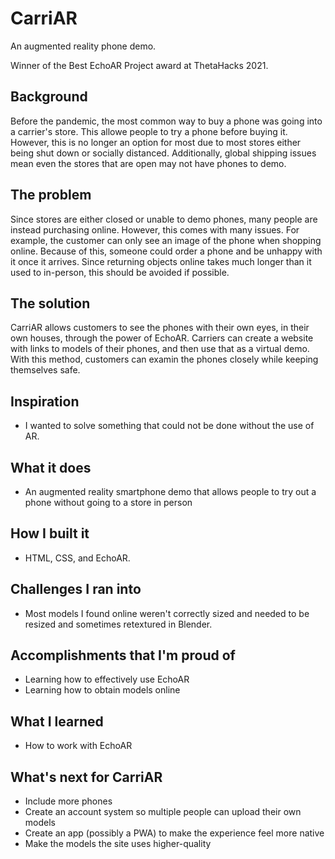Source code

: # CarriAR

An augmented reality phone demo.

Winner of the Best EchoAR Project award at ThetaHacks 2021.

## Background
Before the pandemic, the most common way to buy a phone was going into a carrier's store. This allowe people to try a phone before buying it. However, this is no longer an option for most due to most stores either being shut down or socially distanced. Additionally, global shipping issues mean even the stores that are open may not have phones to demo.

## The problem
Since stores are either closed or unable to demo phones, many people are instead purchasing online. However, this comes with many issues. For example, the customer can only see an image of the phone when shopping online. Because of this, someone could order a phone and be unhappy with it once it arrives. Since returning objects online takes much longer than it used to in-person, this should be avoided if possible.

## The solution
CarriAR allows customers to see the phones with their own eyes, in their own houses, through the power of EchoAR. Carriers can create a website with links to models of their phones, and then use that as a virtual demo. With this method, customers can examin the phones closely while keeping themselves safe.

## Inspiration
* I wanted to solve something that could not be done without the use of AR.

## What it does
* An augmented reality smartphone demo that allows people to try out a phone without going to a store in person

## How I built it
* HTML, CSS, and EchoAR.

## Challenges I ran into
* Most models I found online weren't correctly sized and needed to be resized and sometimes retextured in Blender.

## Accomplishments that I'm proud of
* Learning how to effectively use EchoAR
* Learning how to obtain models online

## What I learned
* How to work with EchoAR

## What's next for CarriAR
* Include more phones
* Create an account system so multiple people can upload their own models
* Create an app (possibly a PWA) to make the experience feel more native
* Make the models the site uses higher-quality
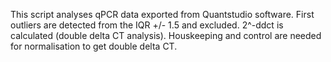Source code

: This script analyses qPCR data exported from Quantstudio software.
First outliers are detected from the IQR +/- 1.5 and excluded.
2^-ddct is calculated  (double delta CT analysis).
Houskeeping and control are needed for normalisation to get double delta CT.
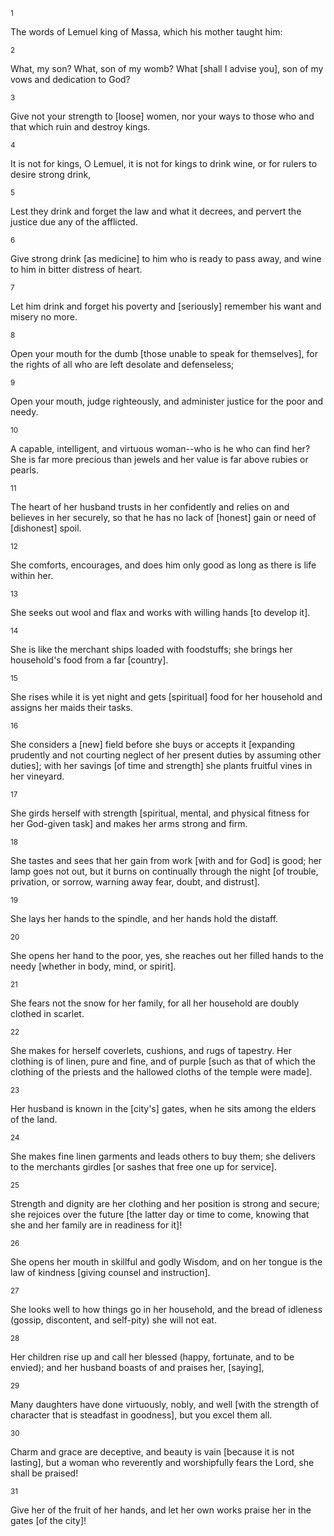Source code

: <sup>1</sup> 

The words of Lemuel king of Massa, which his mother taught him: 

<sup>2</sup> 

What, my son? What, son of my womb? What [shall I advise you], son of my vows and dedication to God? 

<sup>3</sup> 

Give not your strength to [loose] women, nor your ways to those who and that which ruin and destroy kings. 

<sup>4</sup> 

It is not for kings, O Lemuel, it is not for kings to drink wine, or for rulers to desire strong drink, 

<sup>5</sup> 

Lest they drink and forget the law and what it decrees, and pervert the justice due any of the afflicted. 

<sup>6</sup> 

Give strong drink [as medicine] to him who is ready to pass away, and wine to him in bitter distress of heart. 

<sup>7</sup> 

Let him drink and forget his poverty and [seriously] remember his want and misery no more. 

<sup>8</sup> 

Open your mouth for the dumb [those unable to speak for themselves], for the rights of all who are left desolate and defenseless; 

<sup>9</sup> 

Open your mouth, judge righteously, and administer justice for the poor and needy. 

<sup>10</sup> 

A capable, intelligent, and virtuous woman--who is he who can find her? She is far more precious than jewels and her value is far above rubies or pearls. 

<sup>11</sup> 

The heart of her husband trusts in her confidently and relies on and believes in her securely, so that he has no lack of [honest] gain or need of [dishonest] spoil. 

<sup>12</sup> 

She comforts, encourages, and does him only good as long as there is life within her. 

<sup>13</sup> 

She seeks out wool and flax and works with willing hands [to develop it]. 

<sup>14</sup> 

She is like the merchant ships loaded with foodstuffs; she brings her household's food from a far [country]. 

<sup>15</sup> 

She rises while it is yet night and gets [spiritual] food for her household and assigns her maids their tasks. 

<sup>16</sup> 

She considers a [new] field before she buys or accepts it [expanding prudently and not courting neglect of her present duties by assuming other duties]; with her savings [of time and strength] she plants fruitful vines in her vineyard. 

<sup>17</sup> 

She girds herself with strength [spiritual, mental, and physical fitness for her God-given task] and makes her arms strong and firm. 

<sup>18</sup> 

She tastes and sees that her gain from work [with and for God] is good; her lamp goes not out, but it burns on continually through the night [of trouble, privation, or sorrow, warning away fear, doubt, and distrust]. 

<sup>19</sup> 

She lays her hands to the spindle, and her hands hold the distaff. 

<sup>20</sup> 

She opens her hand to the poor, yes, she reaches out her filled hands to the needy [whether in body, mind, or spirit]. 

<sup>21</sup> 

She fears not the snow for her family, for all her household are doubly clothed in scarlet. 

<sup>22</sup> 

She makes for herself coverlets, cushions, and rugs of tapestry. Her clothing is of linen, pure and fine, and of purple [such as that of which the clothing of the priests and the hallowed cloths of the temple were made]. 

<sup>23</sup> 

Her husband is known in the [city's] gates, when he sits among the elders of the land. 

<sup>24</sup> 

She makes fine linen garments and leads others to buy them; she delivers to the merchants girdles [or sashes that free one up for service]. 

<sup>25</sup> 

Strength and dignity are her clothing and her position is strong and secure; she rejoices over the future [the latter day or time to come, knowing that she and her family are in readiness for it]! 

<sup>26</sup> 

She opens her mouth in skillful and godly Wisdom, and on her tongue is the law of kindness [giving counsel and instruction]. 

<sup>27</sup> 

She looks well to how things go in her household, and the bread of idleness (gossip, discontent, and self-pity) she will not eat. 

<sup>28</sup> 

Her children rise up and call her blessed (happy, fortunate, and to be envied); and her husband boasts of and praises her, [saying], 

<sup>29</sup> 

Many daughters have done virtuously, nobly, and well [with the strength of character that is steadfast in goodness], but you excel them all. 

<sup>30</sup> 

Charm and grace are deceptive, and beauty is vain [because it is not lasting], but a woman who reverently and worshipfully fears the Lord, she shall be praised! 

<sup>31</sup> 

Give her of the fruit of her hands, and let her own works praise her in the gates [of the city]!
_ _ _
Every line of the entries that includes "linen" must be copied into the answer.

She makes for herself coverlets, cushions, and rugs of tapestry. Her clothing is of linen, pure and fine, and of purple [such as that of which the clothing of the priests and the hallowed cloths of the temple were made]. 
She makes fine linen garments and leads others to buy them; she delivers to the merchants girdles [or sashes that free one up for service]. 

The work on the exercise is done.